• **WHAT NEEDS TO BE DONE**: Gather every line in the items below that contains the string "values". Case counts.

• **DATA**:
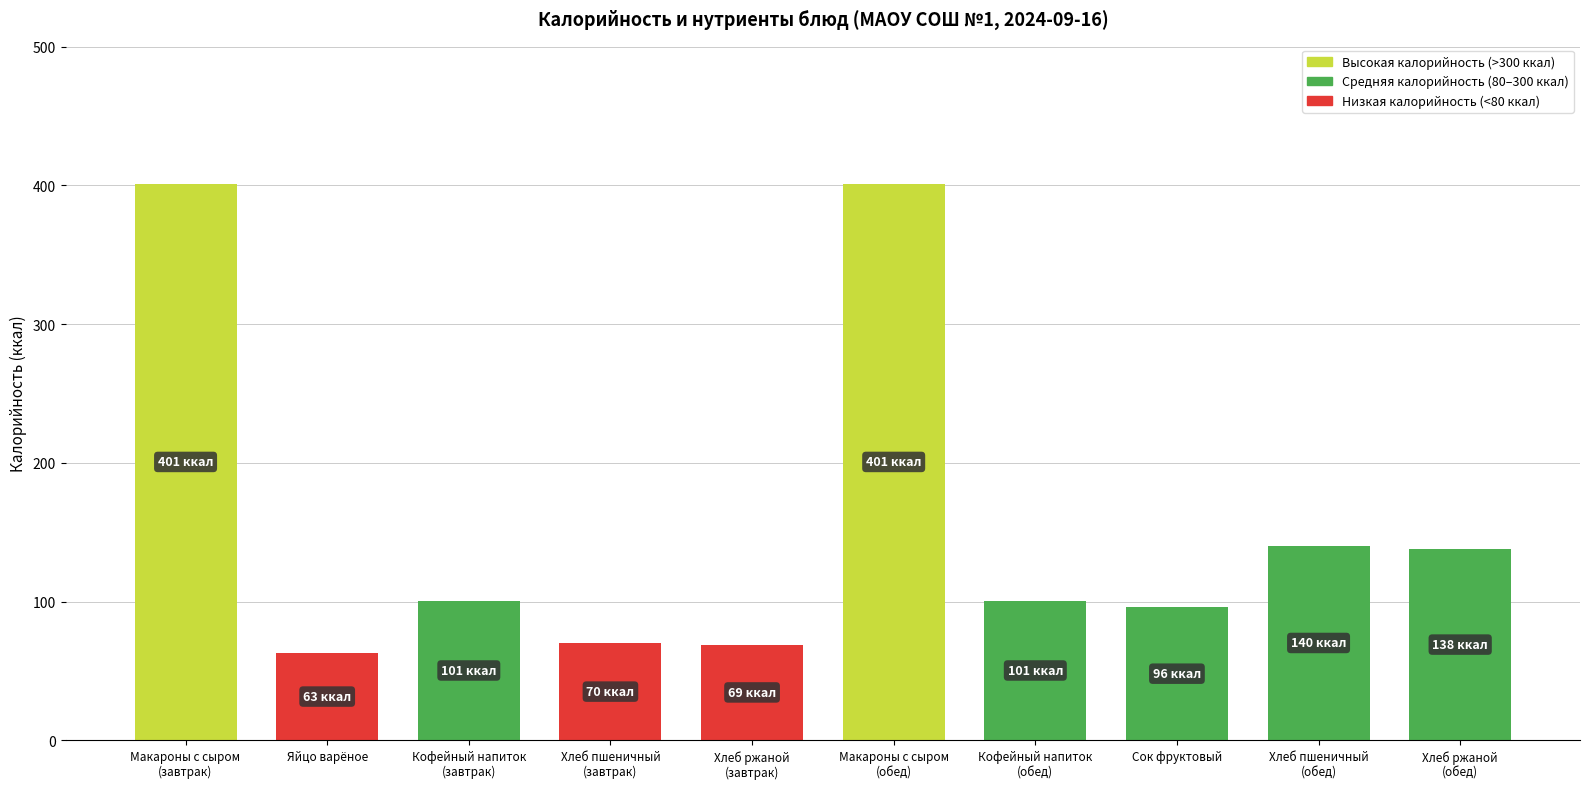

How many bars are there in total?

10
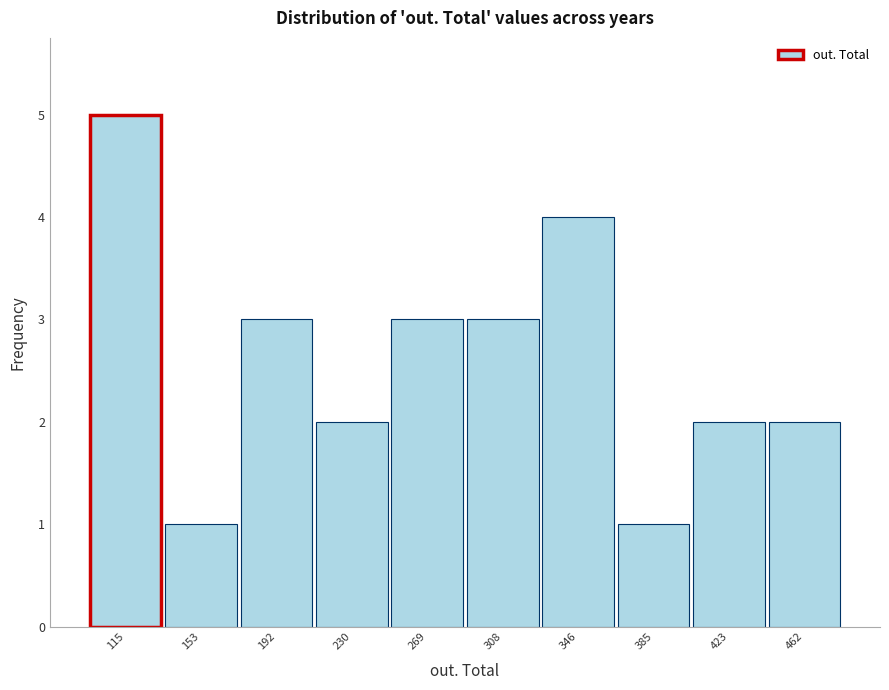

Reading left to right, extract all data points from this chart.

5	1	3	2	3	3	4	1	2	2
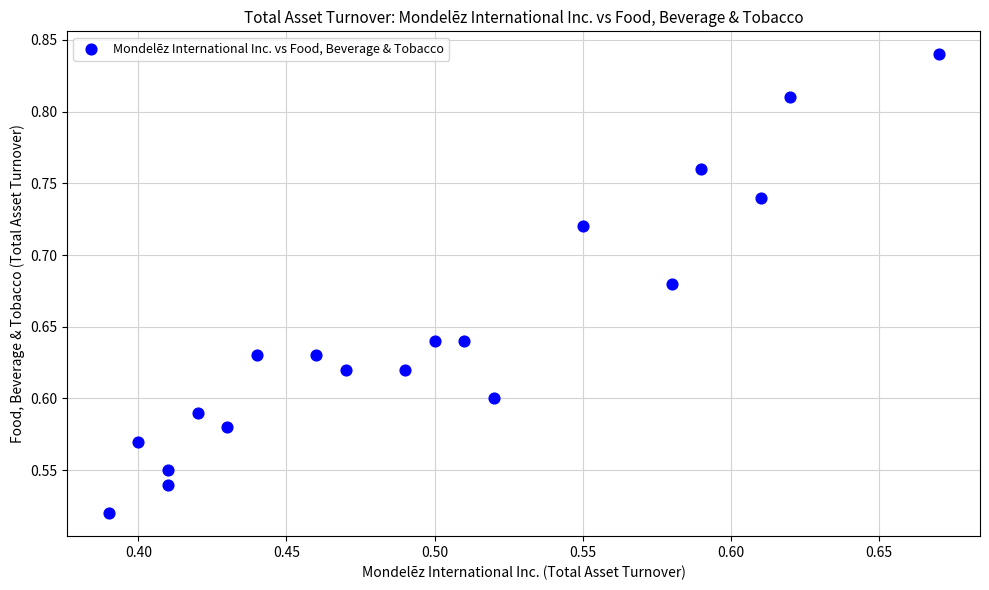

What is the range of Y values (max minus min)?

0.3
* * *
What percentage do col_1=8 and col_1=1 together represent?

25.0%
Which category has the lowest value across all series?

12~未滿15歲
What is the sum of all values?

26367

• **RESULT OF THE EXERCISE**:
What is the range of Y values (max minus min)?
What is the sum of all values?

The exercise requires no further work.